Investors in and lenders and contractors to the failed company have made a bad call and will have learned to be more cautious about where they place their money in the future. This part of the system is essential to making any sense at all of Thatcher’s views on the efficiency of privatisation.
Where the public sector lags behind the private sector is in not being hard-nosed about the firms it awards contracts to.
Management failure of private companies happens to ex-public services as well as companies that have always been private. However, the article implies that everything would be rosy if re-privatised…for those of you not old enough to remember have a check on what happened in the 70’s – union rule, 26% inflation, begging to the IMF, strikes galore, rubbish in the streets, power cuts, the beginning of the end of our car, coal and steel industries…yes, that worked out well…. and just a reminder that it was a Labour government that presided over the conditions that led to the events of 2008 and it was them that bailed the banks out then.
“… If re-PRIVATISED”?
You mean, if re-NATIONALISED, I think.
And your comment goes downhill from there.
You attribute the wrong things to Labour. Check your history books – and look for the causes of situations, rather than lazily looking at who was in government at the time – and you’ll get a different story.
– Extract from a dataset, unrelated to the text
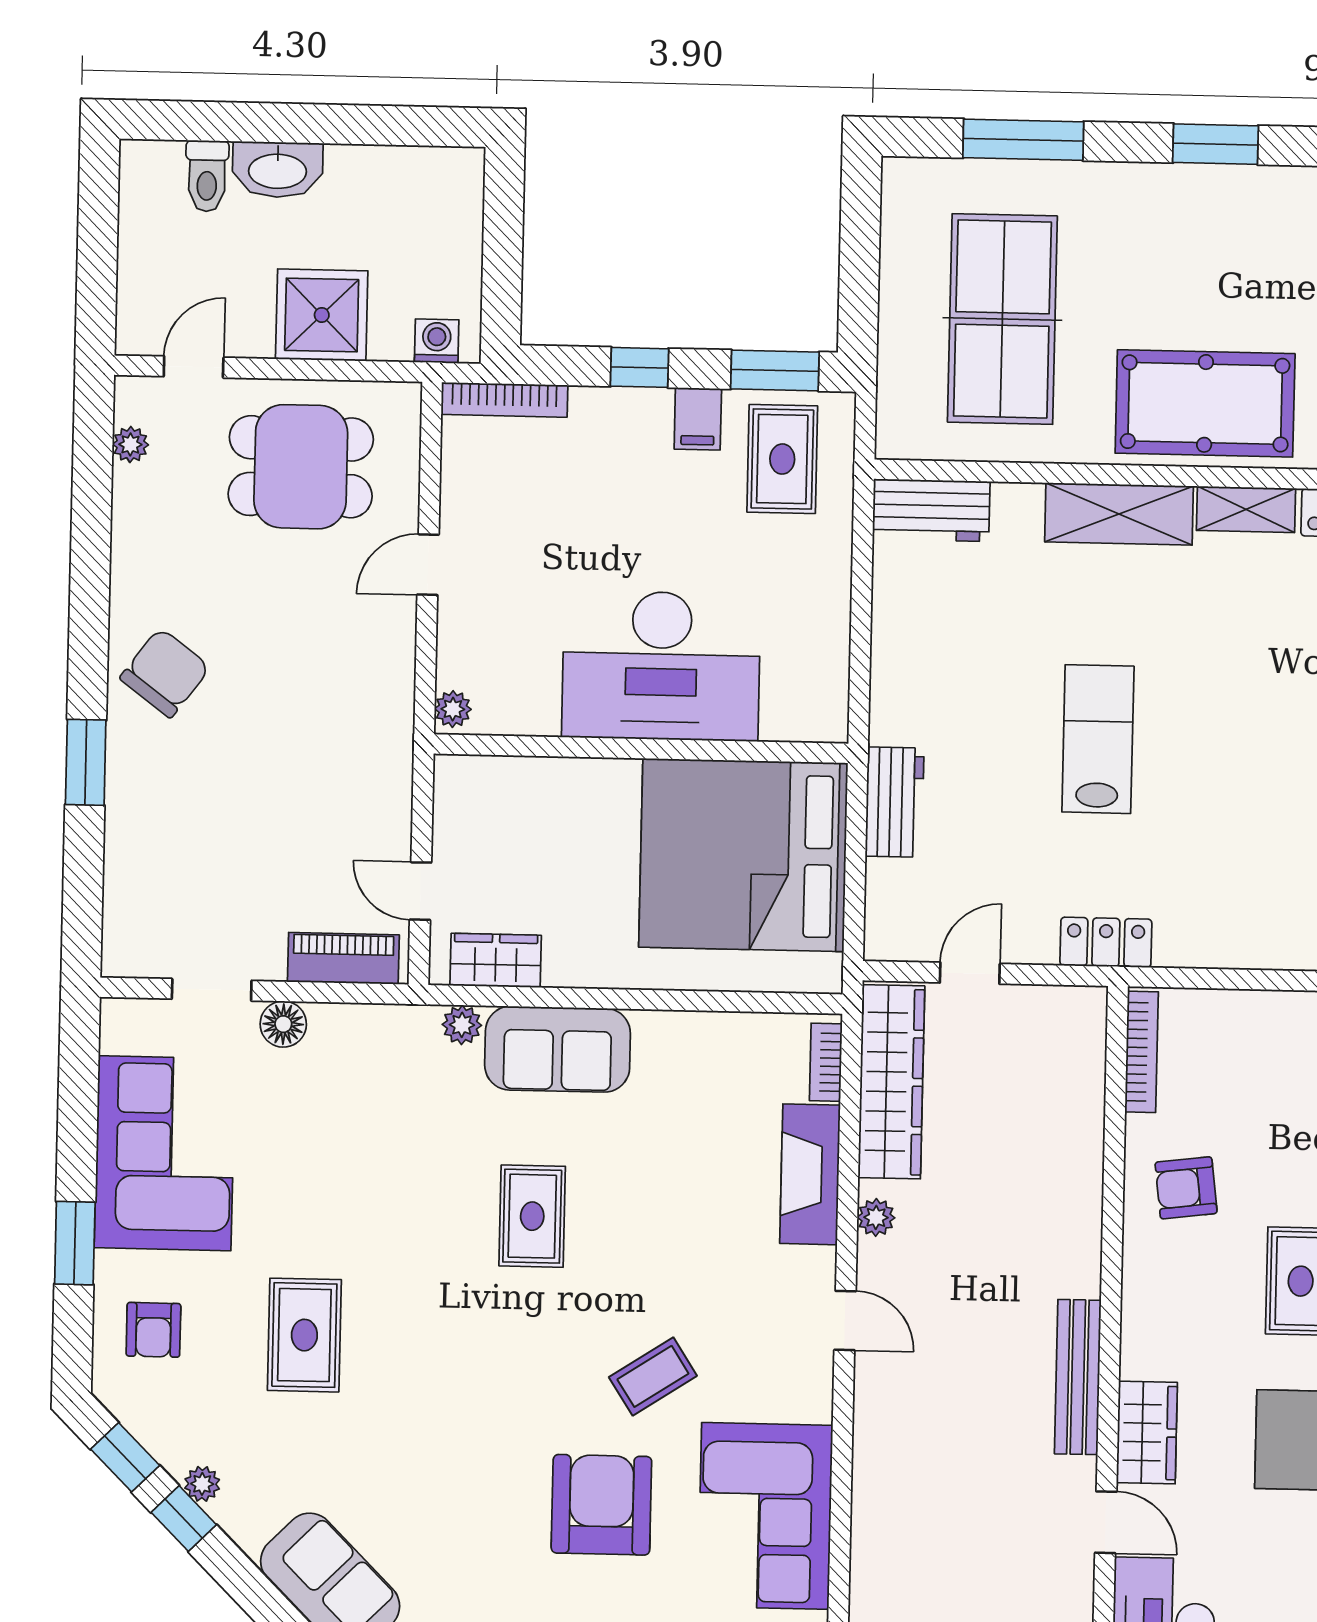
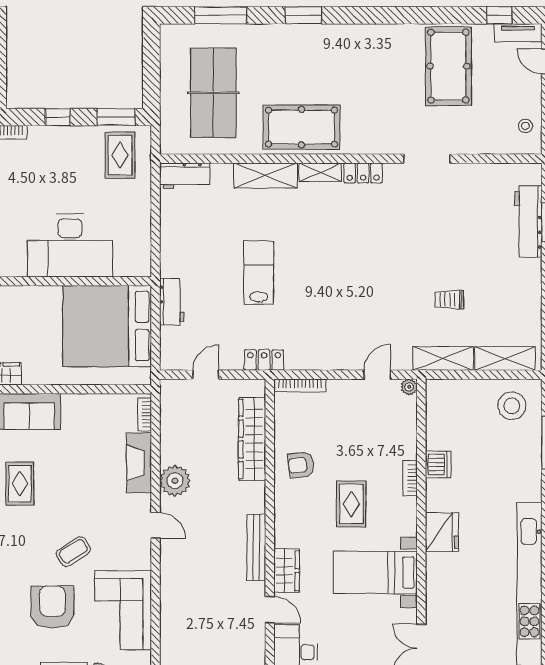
filing cabinet: (698, 419) -> (83, 139), removed
bookcase: (1142, 1052) -> (300, 385), moved, turned 90
wardrobe: (891, 1082) -> (252, 439), moved, turned 180
plant: (876, 1217) -> (175, 481), width x1.88, depth x1.88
For example – it was the Tories who trashed UK industry.
For another – it was greedy bankers who caused the financial crash of 2008 (even George Osborne has now admitted it). And you’d be very poor indeed if Labour hadn’t helped the banks at that time.
This Site, together with others, has gone into these matters in great detail. I’m not going to chastise you for coming late to the party, but please do a little research before posting ill-advised comments.
@AD you need to check your own recollection of history:
“…..check on what happened in the 70’s – union rule, 26% inflation, begging to the IMF, strikes galore, rubbish in the streets, power cuts, the beginning of the end of our car, coal and steel industries…yes, that worked out well…”
You forget the elephant in the 1970s room: OPEC quadrupling the price of crude that resulted in all those financial woes. And yes, I was there.
I was hoping somebody else would make that point. Thanks, Pete.